*Problem requirements:* For the listing below, print exactly the lines from the line with "biệt, so với" to the line with "nước hoặc có độ ẩm cao.", both included, and nothing beyond them.
**********
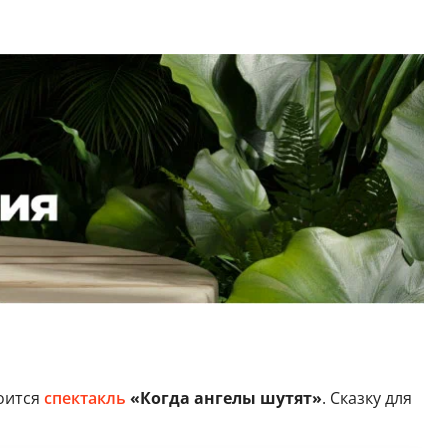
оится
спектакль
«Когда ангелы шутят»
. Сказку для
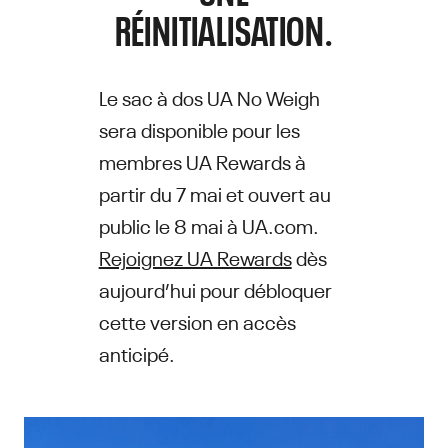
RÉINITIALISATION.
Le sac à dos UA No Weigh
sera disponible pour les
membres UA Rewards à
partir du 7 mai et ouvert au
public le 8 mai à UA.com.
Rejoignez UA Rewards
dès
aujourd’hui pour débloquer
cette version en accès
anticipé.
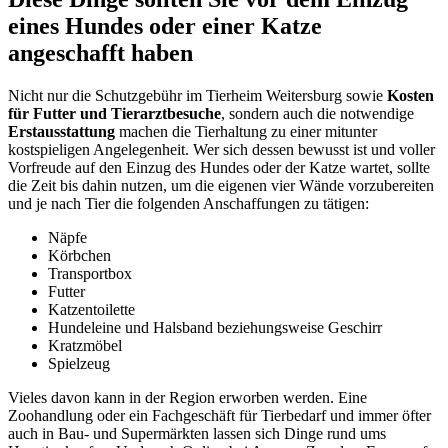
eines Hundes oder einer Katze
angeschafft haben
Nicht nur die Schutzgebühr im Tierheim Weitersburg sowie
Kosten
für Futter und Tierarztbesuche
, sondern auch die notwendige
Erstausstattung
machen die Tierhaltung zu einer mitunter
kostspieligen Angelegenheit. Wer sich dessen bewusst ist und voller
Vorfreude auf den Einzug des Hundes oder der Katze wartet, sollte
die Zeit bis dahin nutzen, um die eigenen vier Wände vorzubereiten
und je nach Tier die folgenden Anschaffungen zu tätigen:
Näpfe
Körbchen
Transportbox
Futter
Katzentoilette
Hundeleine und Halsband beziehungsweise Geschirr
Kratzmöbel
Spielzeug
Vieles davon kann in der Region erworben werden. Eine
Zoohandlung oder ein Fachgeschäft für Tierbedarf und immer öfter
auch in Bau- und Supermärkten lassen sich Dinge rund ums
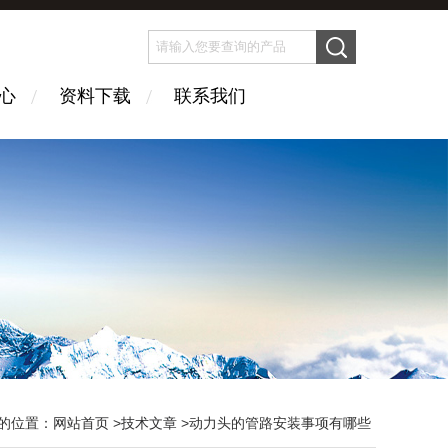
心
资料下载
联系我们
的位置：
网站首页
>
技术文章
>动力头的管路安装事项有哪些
**********
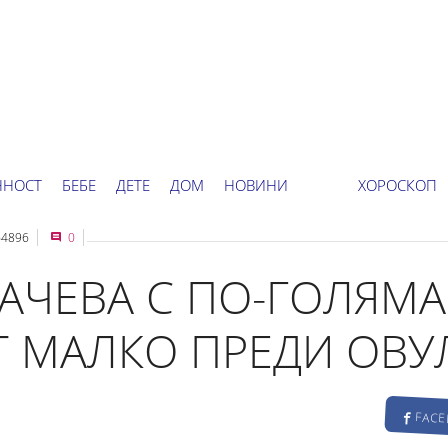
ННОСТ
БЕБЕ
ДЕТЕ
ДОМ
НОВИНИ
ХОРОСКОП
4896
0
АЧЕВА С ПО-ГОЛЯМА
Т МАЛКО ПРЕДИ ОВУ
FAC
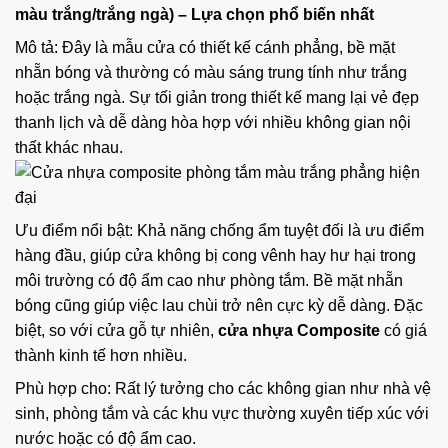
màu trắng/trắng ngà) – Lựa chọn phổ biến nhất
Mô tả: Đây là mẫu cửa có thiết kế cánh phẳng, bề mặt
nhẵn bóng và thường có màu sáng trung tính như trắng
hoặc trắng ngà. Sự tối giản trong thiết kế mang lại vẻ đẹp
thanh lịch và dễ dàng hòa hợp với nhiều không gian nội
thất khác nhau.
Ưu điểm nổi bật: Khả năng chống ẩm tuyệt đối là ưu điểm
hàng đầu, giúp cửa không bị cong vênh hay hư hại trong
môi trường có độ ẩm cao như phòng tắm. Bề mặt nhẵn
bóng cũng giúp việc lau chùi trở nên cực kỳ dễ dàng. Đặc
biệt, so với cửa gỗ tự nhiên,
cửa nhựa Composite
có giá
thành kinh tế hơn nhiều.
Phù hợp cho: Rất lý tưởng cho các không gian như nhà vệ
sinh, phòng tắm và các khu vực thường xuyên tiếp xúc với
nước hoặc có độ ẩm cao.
**********
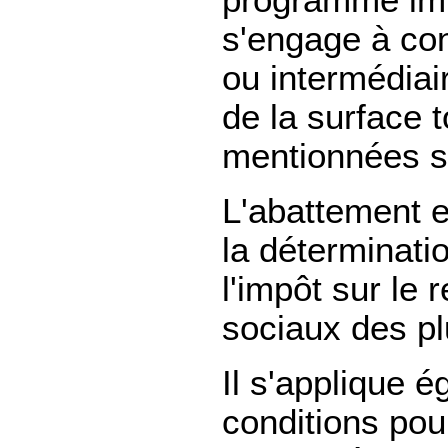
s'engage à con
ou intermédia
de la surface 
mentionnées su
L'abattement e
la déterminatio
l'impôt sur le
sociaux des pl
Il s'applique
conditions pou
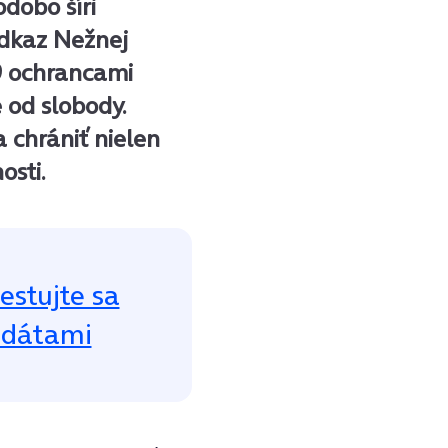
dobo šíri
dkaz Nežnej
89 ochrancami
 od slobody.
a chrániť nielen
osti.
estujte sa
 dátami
**********
*Problem solution:*
biệt, so với cửa gỗ tự nhiên,
cửa nhựa Composite
có giá
thành kinh tế hơn nhiều.
Phù hợp cho: Rất lý tưởng cho các không gian như nhà vệ
sinh, phòng tắm và các khu vực thường xuyên tiếp xúc với
nước hoặc có độ ẩm cao.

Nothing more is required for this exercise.